The body of the email: “What are you an F’n Do-Gooder?” – that’s all.
Because the sender’s name was unfamiliar, I replied back and asked, “What do you mean?” All that came back was an AOL bounce-back message – a dead end. The hollow exchange sparked a self-talk debate inside my head:
“Am I an F’n Do-Gooder? Probably. Why does it feel weird to say?
If I’m not, then why not? Is that a good thing, or a bad thing?
If I’m not an F’n Do-Gooder, then what does that make me, an F’n Do-Badder? That just sounds bad.”
Goodness grows, and goodness pays
That was nine years ago. Since then, we have built a thriving leadership development business through coaching, writing, and speaking about how goodness pays for our clients. The word “goodness,” applied to leadership, creates a polarizing response in most people – hardly anyone is neutral on this term. Skeptics like Paul Hillen, at first dismiss the concept of goodness in leadership as too soft, weak, or religious. But the vast majority of successful leaders endorse goodness as a motivator for their ongoing business success. They just may not call it goodness, or even realize they are doing it.
Definition of Goodness: Goodness in business is when people thrive together through a culture of encouragement, accountability, and positive teamwork. Goodness is an others-focused approach that creates and sustains business momentum, even in uncertain or difficult business environments.
So, the book is an unapologetic statement, supported by data, to show how goodness pays in business.
Making the Case: How Does Goodness Pay?
For more than eight years, my firm has been collecting input from leaders in a variety of forums – meetings, retreats, and conventions – about goodness as a catalyst for business success. What have we learned?
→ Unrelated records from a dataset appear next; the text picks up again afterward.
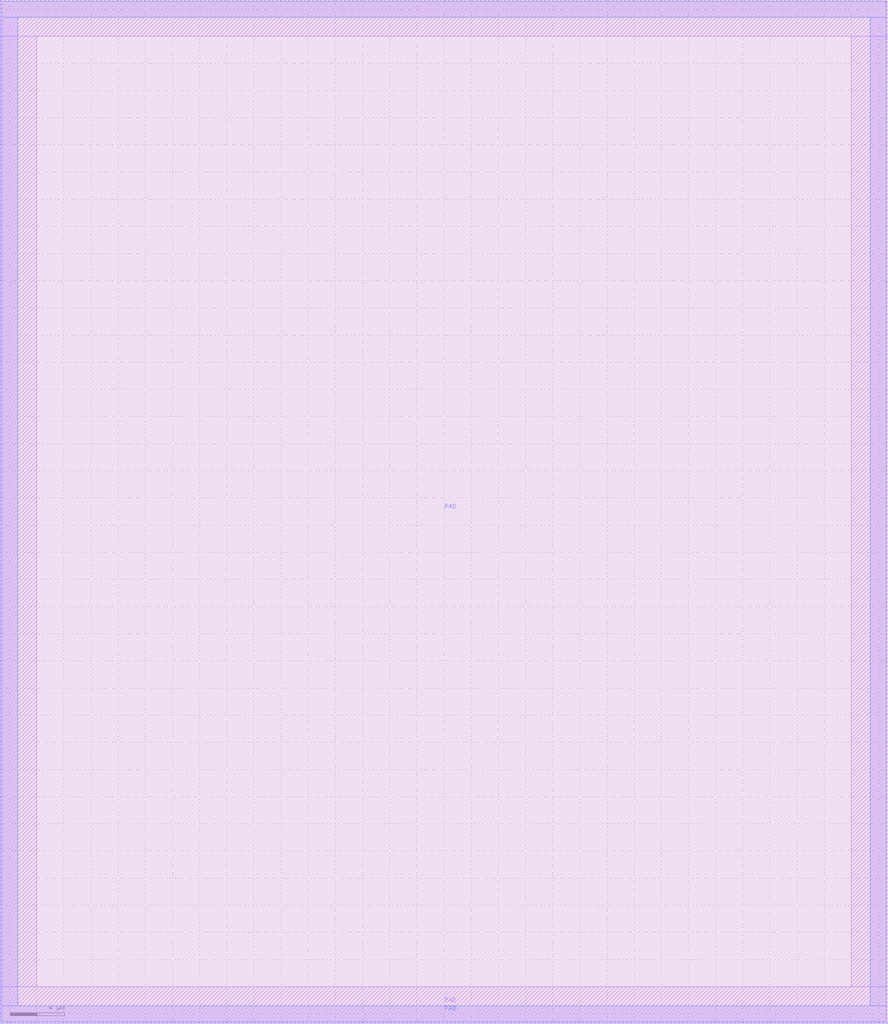
<source format=lef>
VERSION 5.7 ;
  NOWIREEXTENSIONATPIN ON ;
  DIVIDERCHAR "/" ;
  BUSBITCHARS "[]" ;
MACRO sky130_ef_io__bare_pad
  CLASS BLOCK ;
  FOREIGN sky130_ef_io__bare_pad ;
  ORIGIN 2.700 2.700 ;
  SIZE 65.400 BY 75.400 ;
  PIN PAD
    PORT
      LAYER met4 ;
        RECT -2.700 70.000 62.700 72.700 ;
        RECT -2.700 0.000 0.000 70.000 ;
        RECT 60.000 0.000 62.700 70.000 ;
        RECT -2.700 -2.700 62.700 0.000 ;
      LAYER via4 ;
        RECT -2.580 71.400 62.580 72.580 ;
        RECT -2.580 -1.400 -1.400 71.400 ;
        RECT 61.400 -1.400 62.580 71.400 ;
        RECT -2.580 -2.580 62.580 -1.400 ;
      LAYER met5 ;
        RECT -2.700 -2.700 62.700 72.700 ;
    END
  END PAD
END sky130_ef_io__bare_pad
END LIBRARY


</source>
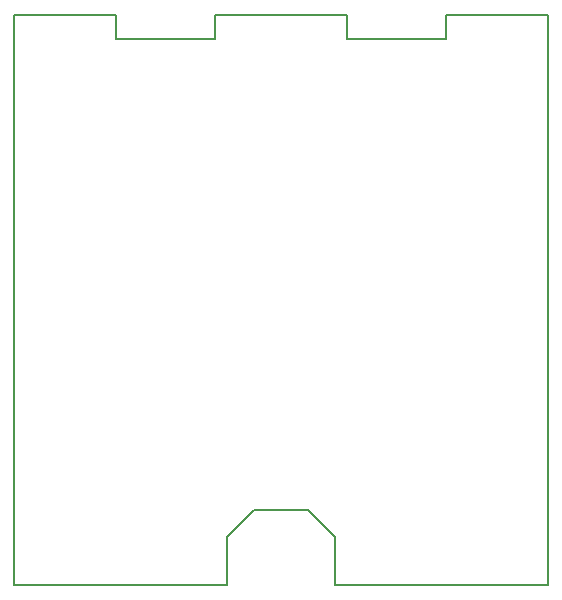
<source format=gm1>
G04 #@! TF.FileFunction,Profile,NP*
%FSLAX46Y46*%
G04 Gerber Fmt 4.6, Leading zero omitted, Abs format (unit mm)*
G04 Created by KiCad (PCBNEW 4.0.2-stable) date 31-5-2016 17:43:18*
%MOMM*%
G01*
G04 APERTURE LIST*
%ADD10C,0.100000*%
%ADD11C,0.150000*%
G04 APERTURE END LIST*
D10*
D11*
X161798000Y-140716000D02*
X161798000Y-144780000D01*
X170942000Y-140716000D02*
X170942000Y-144780000D01*
X164084000Y-138430000D02*
X161798000Y-140716000D01*
X168656000Y-138430000D02*
X164084000Y-138430000D01*
X170942000Y-140716000D02*
X168656000Y-138430000D01*
X143764000Y-96520000D02*
X152400000Y-96520000D01*
X143764000Y-144780000D02*
X161798000Y-144780000D01*
X143764000Y-96520000D02*
X143764000Y-144780000D01*
X170942000Y-144780000D02*
X188976000Y-144780000D01*
X180340000Y-96520000D02*
X188976000Y-96520000D01*
X188976000Y-96520000D02*
X188976000Y-144780000D01*
X152400000Y-96520000D02*
X152400000Y-98552000D01*
X160782000Y-96520000D02*
X160782000Y-98552000D01*
X152400000Y-98552000D02*
X160782000Y-98552000D01*
X171958000Y-96520000D02*
X171958000Y-98552000D01*
X180340000Y-96520000D02*
X180340000Y-98552000D01*
X171958000Y-98552000D02*
X180340000Y-98552000D01*
X171450000Y-96520000D02*
X171958000Y-96520000D01*
X161290000Y-96520000D02*
X160782000Y-96520000D01*
X162560000Y-96520000D02*
X161290000Y-96520000D01*
X171450000Y-96520000D02*
X162560000Y-96520000D01*
M02*

</source>
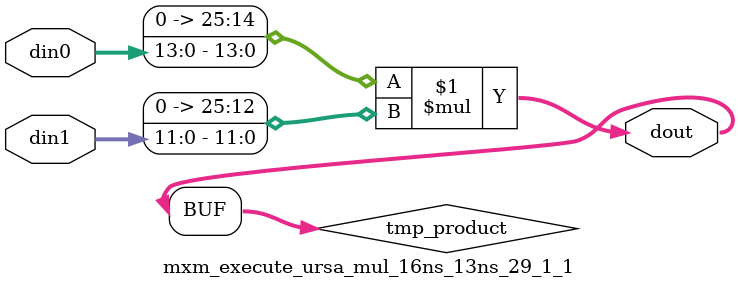
<source format=v>

`timescale 1 ns / 1 ps

  module mxm_execute_ursa_mul_16ns_13ns_29_1_1(din0, din1, dout);
parameter ID = 1;
parameter NUM_STAGE = 0;
parameter din0_WIDTH = 14;
parameter din1_WIDTH = 12;
parameter dout_WIDTH = 26;

input [din0_WIDTH - 1 : 0] din0; 
input [din1_WIDTH - 1 : 0] din1; 
output [dout_WIDTH - 1 : 0] dout;

wire signed [dout_WIDTH - 1 : 0] tmp_product;










assign tmp_product = $signed({1'b0, din0}) * $signed({1'b0, din1});











assign dout = tmp_product;







endmodule

</source>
Four out of five leaders surveyed through audience response technology say they believe goodness pays in leadership and business. And yet only two out of five of those same leaders are happy with the consistency of their financial results. The book, How Goodness Pays, closes that gap by specifically teaching those who believe goodness pays how to achieve consistently positive financial results following goodness practices.
In short, we identified Five Goodness Pays Factors. In other words, leaders who radiate goodness and create consistently positive financial growth have these five things alive in their organizations:
- A compelling plan that energizes employees
- The belief that profitability is healthy for everyone – not just owners and executives
- A team-based culture that’s not dominated by a few superhero leaders
- Timely and transparent decision-making that gives employees what they need, when they need it
- Magnetic ethics, created by high standards that leaders role model
What’s remarkable about what we’ve learned, is that none of these five factors are “remarkable.” It’s simple common sense. And that begs the question: Why is common sense, not common practice? Are you asking yourself that question right now? Because you are not immune.
In future blogs I will explore insights about the Five Goodness Pays Factors. And we will dive into the answers behind Why is common sense not common practice?